## TASK TO CARRY OUT:
What is needed is an exact copy of the entries below, with every picture left out.

## Document images with source code:
****************
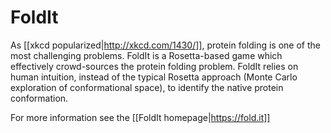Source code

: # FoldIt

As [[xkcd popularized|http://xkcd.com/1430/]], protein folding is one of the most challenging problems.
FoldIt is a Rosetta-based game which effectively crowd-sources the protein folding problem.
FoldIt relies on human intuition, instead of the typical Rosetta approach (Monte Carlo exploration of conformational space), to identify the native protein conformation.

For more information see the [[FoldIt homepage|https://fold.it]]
****************
## SOLUTION BELOW:
Source code

: # FoldIt

As [[xkcd popularized|http://xkcd.com/1430/]], protein folding is one of the most challenging problems.
FoldIt is a Rosetta-based game which effectively crowd-sources the protein folding problem.
FoldIt relies on human intuition, instead of the typical Rosetta approach (Monte Carlo exploration of conformational space), to identify the native protein conformation.

For more information see the [[FoldIt homepage|https://fold.it]]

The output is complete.